**EXERCISE PROMPT:**
Please return all records verbatim, no pictures.

==== DATASET RECORDS ====

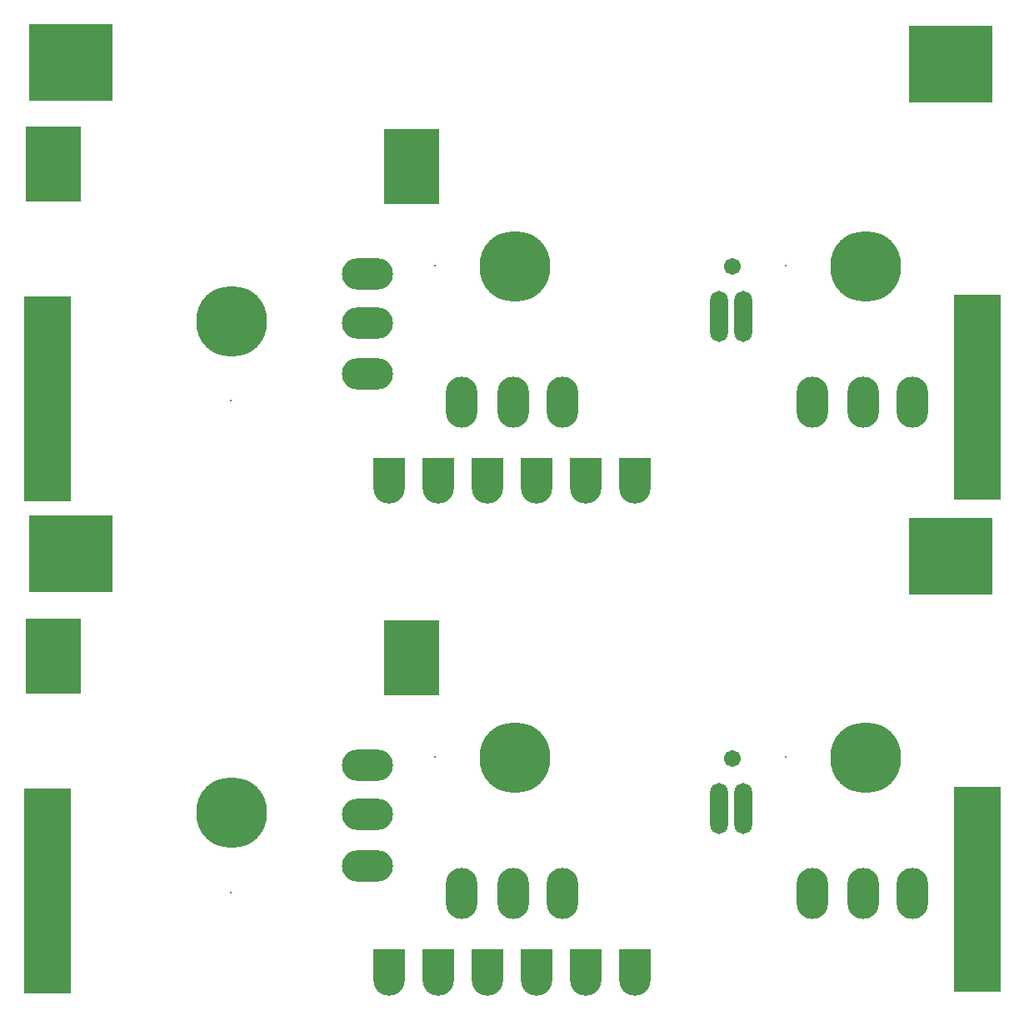
<source format=gbs>
G04*
G04 #@! TF.GenerationSoftware,Altium Limited,Altium Designer,21.0.8 (223)*
G04*
G04 Layer_Color=16711935*
%FSLAX44Y44*%
%MOMM*%
G71*
G04*
G04 #@! TF.SameCoordinates,31EEA714-13B4-4420-B856-4EAA1F9135B5*
G04*
G04*
G04 #@! TF.FilePolarity,Negative*
G04*
G01*
G75*
%ADD30C,1.7032*%
%ADD31C,0.2032*%
%ADD32C,7.2032*%
%ADD33O,1.8032X5.2032*%
%ADD34R,3.2032X3.2032*%
%ADD35C,3.2032*%
%ADD36O,3.2032X5.2032*%
%ADD37O,5.2032X3.2032*%
%ADD38R,8.5282X7.7782*%
%ADD39R,4.7032X20.9032*%
%ADD40R,5.6782X7.6032*%
%ADD41C,1.2032*%
D30*
X977390Y499180D02*
D03*
Y999180D02*
D03*
D31*
X1031890Y500680D02*
D03*
X675890Y500680D02*
D03*
X468000Y363000D02*
D03*
X1031890Y1000680D02*
D03*
X675890Y1000680D02*
D03*
X468000Y863000D02*
D03*
D32*
X1112890Y499680D02*
D03*
X756890Y499680D02*
D03*
X469000Y444000D02*
D03*
X1112890Y999680D02*
D03*
X756890Y999680D02*
D03*
X469000Y944000D02*
D03*
D33*
X964000Y448500D02*
D03*
X989000D02*
D03*
X964000Y948500D02*
D03*
X989000D02*
D03*
D34*
X829000Y289000D02*
D03*
X679000Y289000D02*
D03*
X879000D02*
D03*
X779000D02*
D03*
X629000D02*
D03*
X729000Y289000D02*
D03*
X829000Y789000D02*
D03*
X679000Y789000D02*
D03*
X879000D02*
D03*
X779000D02*
D03*
X629000D02*
D03*
X729000Y789000D02*
D03*
D35*
X829000Y274000D02*
D03*
X679000Y274000D02*
D03*
X879000Y274000D02*
D03*
X779000Y274000D02*
D03*
X629000D02*
D03*
X729000Y274000D02*
D03*
X829000Y774000D02*
D03*
X679000Y774000D02*
D03*
X879000Y774000D02*
D03*
X779000Y774000D02*
D03*
X629000D02*
D03*
X729000Y774000D02*
D03*
D36*
X1058890Y361680D02*
D03*
X1110890D02*
D03*
X1160890D02*
D03*
X804890Y361680D02*
D03*
X754890D02*
D03*
X702890D02*
D03*
X1058890Y861680D02*
D03*
X1110890D02*
D03*
X1160890D02*
D03*
X804890Y861680D02*
D03*
X754890D02*
D03*
X702890D02*
D03*
D37*
X607000Y390000D02*
D03*
Y442000D02*
D03*
Y492000D02*
D03*
Y890000D02*
D03*
Y942000D02*
D03*
Y992000D02*
D03*
D38*
X305610Y707176D02*
D03*
X1199826Y704920D02*
D03*
X305610Y1207176D02*
D03*
X1199826Y1204920D02*
D03*
D39*
X1226390Y366180D02*
D03*
X281890Y364680D02*
D03*
X1226390Y866180D02*
D03*
X281890Y864680D02*
D03*
D40*
X288125Y603500D02*
D03*
X651625Y601500D02*
D03*
X288125Y1103500D02*
D03*
X651625Y1101500D02*
D03*
D41*
X288500Y630500D02*
D03*
Y578250D02*
D03*
Y604250D02*
D03*
X651703Y628376D02*
D03*
X651727Y601234D02*
D03*
X652227Y576734D02*
D03*
X1226890Y428680D02*
D03*
Y304680D02*
D03*
Y404680D02*
D03*
Y379680D02*
D03*
Y354680D02*
D03*
Y329680D02*
D03*
X280390Y427180D02*
D03*
Y303180D02*
D03*
Y403180D02*
D03*
Y378180D02*
D03*
Y353180D02*
D03*
Y328180D02*
D03*
X288500Y1130500D02*
D03*
Y1078250D02*
D03*
Y1104250D02*
D03*
X651703Y1128376D02*
D03*
X651727Y1101234D02*
D03*
X652227Y1076734D02*
D03*
X1226890Y928680D02*
D03*
Y804680D02*
D03*
Y904680D02*
D03*
Y879680D02*
D03*
Y854680D02*
D03*
Y829680D02*
D03*
X280390Y927180D02*
D03*
Y803180D02*
D03*
Y903180D02*
D03*
Y878180D02*
D03*
Y853180D02*
D03*
Y828180D02*
D03*
M02*

</source>
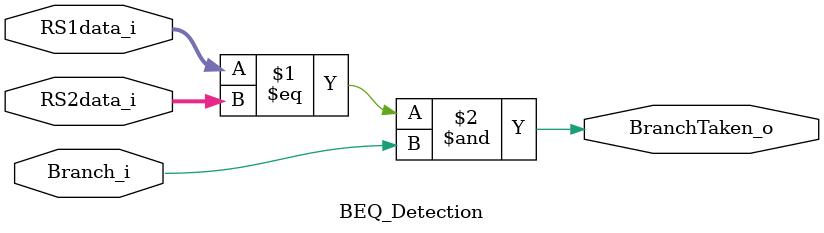
<source format=v>
`ifndef BEQ_DETECTION_V
`define BEQ_DETECTION_V

module BEQ_Detection (
    Branch_i,
    RS1data_i,
    RS2data_i,
    BranchTaken_o
);

input           Branch_i;
input   [31:0]  RS1data_i;
input   [31:0]  RS2data_i;

output          BranchTaken_o;

assign BranchTaken_o = (RS1data_i == RS2data_i) & Branch_i;

endmodule

`endif

</source>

====

**RESULT:**
<source format=gbs>
G04*
G04 #@! TF.GenerationSoftware,Altium Limited,Altium Designer,21.0.8 (223)*
G04*
G04 Layer_Color=16711935*
%FSLAX44Y44*%
%MOMM*%
G71*
G04*
G04 #@! TF.SameCoordinates,31EEA714-13B4-4420-B856-4EAA1F9135B5*
G04*
G04*
G04 #@! TF.FilePolarity,Negative*
G04*
G01*
G75*
%ADD30C,1.7032*%
%ADD31C,0.2032*%
%ADD32C,7.2032*%
%ADD33O,1.8032X5.2032*%
%ADD34R,3.2032X3.2032*%
%ADD35C,3.2032*%
%ADD36O,3.2032X5.2032*%
%ADD37O,5.2032X3.2032*%
%ADD38R,8.5282X7.7782*%
%ADD39R,4.7032X20.9032*%
%ADD40R,5.6782X7.6032*%
%ADD41C,1.2032*%
D30*
X977390Y499180D02*
D03*
Y999180D02*
D03*
D31*
X1031890Y500680D02*
D03*
X675890Y500680D02*
D03*
X468000Y363000D02*
D03*
X1031890Y1000680D02*
D03*
X675890Y1000680D02*
D03*
X468000Y863000D02*
D03*
D32*
X1112890Y499680D02*
D03*
X756890Y499680D02*
D03*
X469000Y444000D02*
D03*
X1112890Y999680D02*
D03*
X756890Y999680D02*
D03*
X469000Y944000D02*
D03*
D33*
X964000Y448500D02*
D03*
X989000D02*
D03*
X964000Y948500D02*
D03*
X989000D02*
D03*
D34*
X829000Y289000D02*
D03*
X679000Y289000D02*
D03*
X879000D02*
D03*
X779000D02*
D03*
X629000D02*
D03*
X729000Y289000D02*
D03*
X829000Y789000D02*
D03*
X679000Y789000D02*
D03*
X879000D02*
D03*
X779000D02*
D03*
X629000D02*
D03*
X729000Y789000D02*
D03*
D35*
X829000Y274000D02*
D03*
X679000Y274000D02*
D03*
X879000Y274000D02*
D03*
X779000Y274000D02*
D03*
X629000D02*
D03*
X729000Y274000D02*
D03*
X829000Y774000D02*
D03*
X679000Y774000D02*
D03*
X879000Y774000D02*
D03*
X779000Y774000D02*
D03*
X629000D02*
D03*
X729000Y774000D02*
D03*
D36*
X1058890Y361680D02*
D03*
X1110890D02*
D03*
X1160890D02*
D03*
X804890Y361680D02*
D03*
X754890D02*
D03*
X702890D02*
D03*
X1058890Y861680D02*
D03*
X1110890D02*
D03*
X1160890D02*
D03*
X804890Y861680D02*
D03*
X754890D02*
D03*
X702890D02*
D03*
D37*
X607000Y390000D02*
D03*
Y442000D02*
D03*
Y492000D02*
D03*
Y890000D02*
D03*
Y942000D02*
D03*
Y992000D02*
D03*
D38*
X305610Y707176D02*
D03*
X1199826Y704920D02*
D03*
X305610Y1207176D02*
D03*
X1199826Y1204920D02*
D03*
D39*
X1226390Y366180D02*
D03*
X281890Y364680D02*
D03*
X1226390Y866180D02*
D03*
X281890Y864680D02*
D03*
D40*
X288125Y603500D02*
D03*
X651625Y601500D02*
D03*
X288125Y1103500D02*
D03*
X651625Y1101500D02*
D03*
D41*
X288500Y630500D02*
D03*
Y578250D02*
D03*
Y604250D02*
D03*
X651703Y628376D02*
D03*
X651727Y601234D02*
D03*
X652227Y576734D02*
D03*
X1226890Y428680D02*
D03*
Y304680D02*
D03*
Y404680D02*
D03*
Y379680D02*
D03*
Y354680D02*
D03*
Y329680D02*
D03*
X280390Y427180D02*
D03*
Y303180D02*
D03*
Y403180D02*
D03*
Y378180D02*
D03*
Y353180D02*
D03*
Y328180D02*
D03*
X288500Y1130500D02*
D03*
Y1078250D02*
D03*
Y1104250D02*
D03*
X651703Y1128376D02*
D03*
X651727Y1101234D02*
D03*
X652227Y1076734D02*
D03*
X1226890Y928680D02*
D03*
Y804680D02*
D03*
Y904680D02*
D03*
Y879680D02*
D03*
Y854680D02*
D03*
Y829680D02*
D03*
X280390Y927180D02*
D03*
Y803180D02*
D03*
Y903180D02*
D03*
Y878180D02*
D03*
Y853180D02*
D03*
Y828180D02*
D03*
M02*

</source>
<source format=v>
`ifndef BEQ_DETECTION_V
`define BEQ_DETECTION_V

module BEQ_Detection (
    Branch_i,
    RS1data_i,
    RS2data_i,
    BranchTaken_o
);

input           Branch_i;
input   [31:0]  RS1data_i;
input   [31:0]  RS2data_i;

output          BranchTaken_o;

assign BranchTaken_o = (RS1data_i == RS2data_i) & Branch_i;

endmodule

`endif

</source>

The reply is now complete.